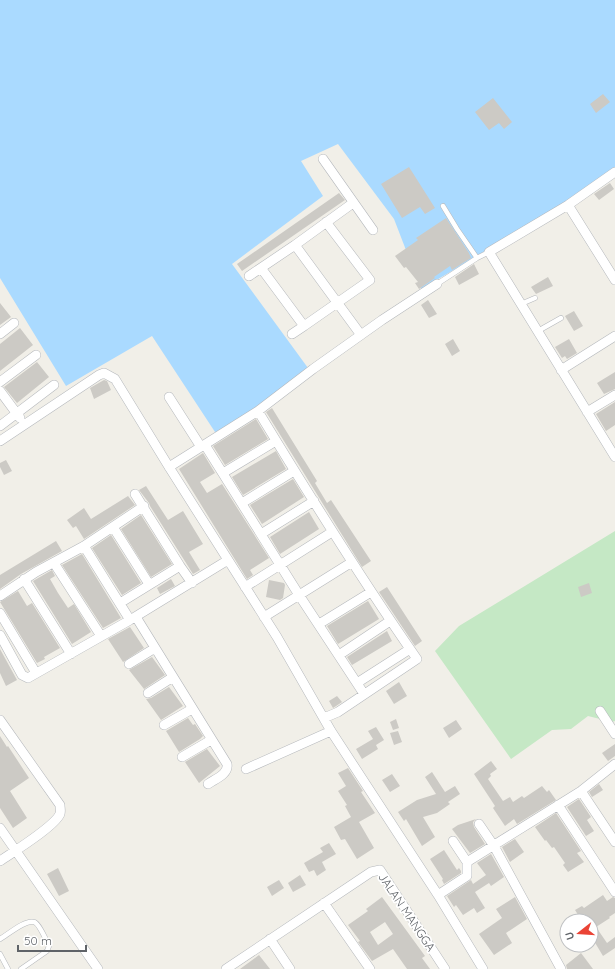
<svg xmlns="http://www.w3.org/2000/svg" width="615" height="969" viewBox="0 0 615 969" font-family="Quicksand,sans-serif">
<rect width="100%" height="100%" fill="#f1efe8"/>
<path fill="#c5e8c5" d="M 615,531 L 615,721 L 612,722 L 588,716 L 571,729 L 552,730 L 511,759 L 435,651 L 459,626 Z"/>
<path fill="#aadaff" d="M 0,0 L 615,0 L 615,170 C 552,212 487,251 421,289 L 394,219 L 338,144 L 301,161 L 323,196 L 232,264 L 308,368 L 262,405 L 217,435 L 152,336 L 66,386 L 0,278 Z"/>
<path fill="#cccac5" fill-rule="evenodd" d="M 603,94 L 610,102 L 596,113 L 590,104 Z
M 493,98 L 512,122 L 504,129 L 499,123 L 489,130 L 475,112 Z
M 409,167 L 435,208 L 425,214 L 420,207 L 402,218 L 381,184 Z
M 610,183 L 614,189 L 599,200 L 594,194 Z
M 339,193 L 345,200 L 242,271 L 237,264 Z
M 446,218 L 469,253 L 471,258 L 452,270 L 450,266 L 434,277 L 435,278 L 419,289 L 415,283 L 418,282 L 406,267 L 404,268 L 395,256 L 418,240 L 416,238 Z
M 474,264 L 479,274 L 459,285 L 455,277 Z
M 548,277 L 553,286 L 536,294 L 531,287 Z
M 428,300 L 437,314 L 429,318 L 421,305 Z
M 0,303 L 11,317 L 0,325 Z
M 574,311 L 583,326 L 574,331 L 565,316 Z
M 20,328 L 33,345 L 0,371 L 0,344 Z
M 453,339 L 460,351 L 452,356 L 445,344 Z
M 569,339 L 577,353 L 567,359 L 565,356 L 562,358 L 555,347 Z
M 37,362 L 49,377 L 17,403 L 4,387 Z
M 615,372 L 615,389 L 604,394 L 597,383 Z
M 104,380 L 107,381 L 111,390 L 94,399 L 90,388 Z
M 615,402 L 615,425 L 606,431 L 596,414 Z
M 272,408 L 317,481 L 315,483 L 327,503 L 331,500 L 371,561 L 362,567 L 266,412 Z
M 256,419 L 268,439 L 225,465 L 213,446 Z
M 276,451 L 286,469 L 243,495 L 232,477 Z
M 203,453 L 215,473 L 200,482 L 207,493 L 222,484 L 269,558 L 250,570 L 253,575 L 247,579 L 179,469 Z
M 6,460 L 12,471 L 4,475 L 0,467 L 0,463 Z
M 293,479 L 304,497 L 262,524 L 250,505 Z
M 146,486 L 168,520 L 183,511 L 203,544 L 189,552 L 200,570 L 193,574 L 150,506 L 149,503 L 139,490 Z
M 128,496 L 135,505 L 84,539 L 76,526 L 73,528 L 67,520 L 84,508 L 91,519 Z
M 309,512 L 319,529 L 280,554 L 270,537 Z
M 141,515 L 172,564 L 151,577 L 121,529 Z
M 111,535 L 141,583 L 122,595 L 92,548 Z
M 56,541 L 62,551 L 21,574 L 0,589 L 0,575 Z
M 82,554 L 121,618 L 103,628 L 62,565 Z
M 52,570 L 55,576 L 50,579 L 58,593 L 68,608 L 74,604 L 91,632 L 72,644 L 33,581 Z
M 171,579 L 175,586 L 160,594 L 157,588 Z
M 269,580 L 284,583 L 285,585 L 283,598 L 280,600 L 266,597 Z
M 589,583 L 592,593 L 581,597 L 578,587 Z
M 387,587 L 422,641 L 415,646 L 379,592 Z
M 18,591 L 27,606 L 32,603 L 60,648 L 44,657 L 45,659 L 37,663 L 0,602 Z
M 368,601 L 379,619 L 338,644 L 327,626 Z
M 130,627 L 144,648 L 123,662 L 108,639 Z
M 387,631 L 392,641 L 352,665 L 347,657 Z
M 0,649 L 17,680 L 6,686 L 0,673 Z
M 152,657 L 165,675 L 144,689 L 129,670 Z
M 399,682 L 407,696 L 394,704 L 386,691 Z
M 169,687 L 183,706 L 161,720 L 146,699 L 151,698 Z
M 337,696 L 342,702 L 333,708 L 329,701 Z
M 188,718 L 193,725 L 195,724 L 203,736 L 200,739 L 179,752 L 166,731 Z
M 396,719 L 399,728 L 393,730 L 390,722 Z
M 456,720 L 462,729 L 449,738 L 443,728 Z
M 376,727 L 384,740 L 376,745 L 378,749 L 362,759 L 356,749 L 373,739 L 368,731 Z
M 398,731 L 402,742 L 394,745 L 390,733 Z
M 0,736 L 7,747 L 8,746 L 29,778 L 10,791 L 27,818 L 13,828 L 0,808 Z
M 615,744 L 615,756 L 608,761 L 602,753 Z
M 207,749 L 220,766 L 199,783 L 185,762 Z
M 491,761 L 497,769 L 490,774 L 491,776 L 488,779 L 503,801 L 510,797 L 513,802 L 522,796 L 524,798 L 542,786 L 547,792 L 549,790 L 556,800 L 517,824 L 514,819 L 505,826 L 493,808 L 495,806 L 474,774 Z
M 348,768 L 363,791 L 361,792 L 375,813 L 359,822 L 374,848 L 357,859 L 345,839 L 341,840 L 334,827 L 351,817 L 345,806 L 347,805 L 338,791 L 346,786 L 338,773 Z
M 432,772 L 445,792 L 455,786 L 460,794 L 448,802 L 450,804 L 437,813 L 423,817 L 435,837 L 422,846 L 406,819 L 404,821 L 398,812 L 417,800 L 436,794 L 425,777 Z
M 392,774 L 400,786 L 390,792 L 382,780 Z
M 599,784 L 603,790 L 592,797 L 589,792 Z
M 579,799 L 591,817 L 587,820 L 594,831 L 586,836 L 567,807 Z
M 556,813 L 581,851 L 577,853 L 584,862 L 568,872 L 563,865 L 565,863 L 554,847 L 552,848 L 546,840 L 545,841 L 535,827 Z
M 476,819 L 473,822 L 474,827 L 485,844 L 470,853 L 452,829 L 458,825 Z
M 515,839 L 524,852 L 510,862 L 502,847 Z
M 329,843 L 336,854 L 322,862 L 326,870 L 317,876 L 314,870 L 309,872 L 304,863 L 323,852 L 320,848 Z
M 444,850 L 457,870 L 459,868 L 461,871 L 461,873 L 444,884 L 442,880 L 443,879 L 430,859 Z
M 491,854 L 504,877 L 491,886 L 489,883 L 475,892 L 485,908 L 477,913 L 474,908 L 463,915 L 456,905 L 454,907 L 447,896 L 471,880 L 473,884 L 486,875 L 477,863 Z
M 58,868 L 69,891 L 59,896 L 47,874 Z
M 300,875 L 306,885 L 293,892 L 288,883 Z
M 279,880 L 284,888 L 272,896 L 267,887 Z
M 603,895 L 607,901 L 613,897 L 615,898 L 615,913 L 609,917 L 610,918 L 596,927 L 607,943 L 615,937 L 615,948 L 603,956 L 591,936 L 591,921 L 582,921 L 575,910 L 582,906 L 584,908 Z
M 382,897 L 425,956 L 422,958 L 430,969 L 407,969 L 393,949 L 372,961 L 358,942 L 360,941 L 348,925 L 368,911 L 366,909 ZM 385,922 L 393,934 L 378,945 L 370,932 Z
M 515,897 L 527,919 L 506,933 L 512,943 L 494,955 L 479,934 L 502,918 L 496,909 Z
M 581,953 L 593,969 L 567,969 L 566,965 Z
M 259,955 L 270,969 L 240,969 Z"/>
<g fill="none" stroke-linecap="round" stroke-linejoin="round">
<g stroke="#b5b8bc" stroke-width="5.5">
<path id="lane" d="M 443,206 L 457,229 L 477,258
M 437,284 L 477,258 L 489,252
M 521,304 L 535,298
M 538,331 L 561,318
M 0,939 C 7,935 26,919 34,922 C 39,923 46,940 49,946 L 47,951 L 21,969
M 0,954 L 8,969"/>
</g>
<g stroke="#b5b8bc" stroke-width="10">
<path id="street" d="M 323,159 L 373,230
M 615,172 L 568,205 L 489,252 L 615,457
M 568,205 L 615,280
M 295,245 L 353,203
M 261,268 L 304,326 L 292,334
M 249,276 L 295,245 L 361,335
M 304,326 L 370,280 L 326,222
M 0,334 L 14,323
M 561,370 L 615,336
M 0,382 L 36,355
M 0,391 L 20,418
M 169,397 L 201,447
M 258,411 C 309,495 361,579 417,659 L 338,712 L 324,718
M 587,412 L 615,395
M 0,426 L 54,385
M 0,441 L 99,375 L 104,373 L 115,379 L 169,467 L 277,637 L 331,731 L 438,895 L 483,969
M 205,445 L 299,595 L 364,694
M 169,467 L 258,411 L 313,369 L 382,320 L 437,284
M 223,473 L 276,441
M 135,494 L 180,566 L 192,583
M 242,503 L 294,471
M 113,527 L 149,584
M 261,534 L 314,501
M 84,546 L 130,620
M 54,563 L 101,636
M 24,579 L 71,654
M 245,587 L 332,532
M 0,596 L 36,572 L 84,546 L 144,506
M 120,603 L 180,566
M 0,613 L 36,673
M 136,617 L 227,764 C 229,774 215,779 208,784
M 264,617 L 352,562
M 319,624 L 371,592
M 0,635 L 22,675 L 28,678 L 130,620 L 228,560
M 339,655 L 390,621
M 129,664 L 155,648
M 357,683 L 410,649
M 148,693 L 173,677
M 600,711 L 615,734
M 0,720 L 60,805 C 60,808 61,811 60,814 C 54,827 13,852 0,861
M 164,725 L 192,709
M 182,757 L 211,740
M 246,769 L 331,731
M 581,791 L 615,842
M 558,805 L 615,892
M 479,824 L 494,846 L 561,969
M 0,828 L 98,969
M 453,841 L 467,862
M 438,895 L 467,876 L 467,862 L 581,791 L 615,764
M 324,903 L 370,969
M 270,939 L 290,969
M 226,969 L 371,872 L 380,870 L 445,969"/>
</g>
<use href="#lane" stroke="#fff" stroke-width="4.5"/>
<use href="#street" stroke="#fff" stroke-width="9"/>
</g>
<g text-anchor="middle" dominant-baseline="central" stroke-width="3.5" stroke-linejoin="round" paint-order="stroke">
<g font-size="12" fill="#5f6368" stroke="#fff">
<text transform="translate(407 912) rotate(56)">JALAN MANGGA</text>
</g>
</g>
<g transform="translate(579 933) rotate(253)"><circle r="19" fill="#ffffff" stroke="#bfc1c3"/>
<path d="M0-3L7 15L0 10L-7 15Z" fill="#ea4335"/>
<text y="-6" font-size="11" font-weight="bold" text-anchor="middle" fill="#5f6368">U</text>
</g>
<path d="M18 945v6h68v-6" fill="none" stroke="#5f6368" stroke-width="2"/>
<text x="24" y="945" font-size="12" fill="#5f6368" stroke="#ffffff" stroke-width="3" paint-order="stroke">50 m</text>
</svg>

=======

Your instructions: Reply with the lines from the one that contains "M 0,828 L 98,969" through the last line of the material above, copied exactly and nothing else.

Result:
M 0,828 L 98,969
M 453,841 L 467,862
M 438,895 L 467,876 L 467,862 L 581,791 L 615,764
M 324,903 L 370,969
M 270,939 L 290,969
M 226,969 L 371,872 L 380,870 L 445,969"/>
</g>
<use href="#lane" stroke="#fff" stroke-width="4.5"/>
<use href="#street" stroke="#fff" stroke-width="9"/>
</g>
<g text-anchor="middle" dominant-baseline="central" stroke-width="3.5" stroke-linejoin="round" paint-order="stroke">
<g font-size="12" fill="#5f6368" stroke="#fff">
<text transform="translate(407 912) rotate(56)">JALAN MANGGA</text>
</g>
</g>
<g transform="translate(579 933) rotate(253)"><circle r="19" fill="#ffffff" stroke="#bfc1c3"/>
<path d="M0-3L7 15L0 10L-7 15Z" fill="#ea4335"/>
<text y="-6" font-size="11" font-weight="bold" text-anchor="middle" fill="#5f6368">U</text>
</g>
<path d="M18 945v6h68v-6" fill="none" stroke="#5f6368" stroke-width="2"/>
<text x="24" y="945" font-size="12" fill="#5f6368" stroke="#ffffff" stroke-width="3" paint-order="stroke">50 m</text>
</svg>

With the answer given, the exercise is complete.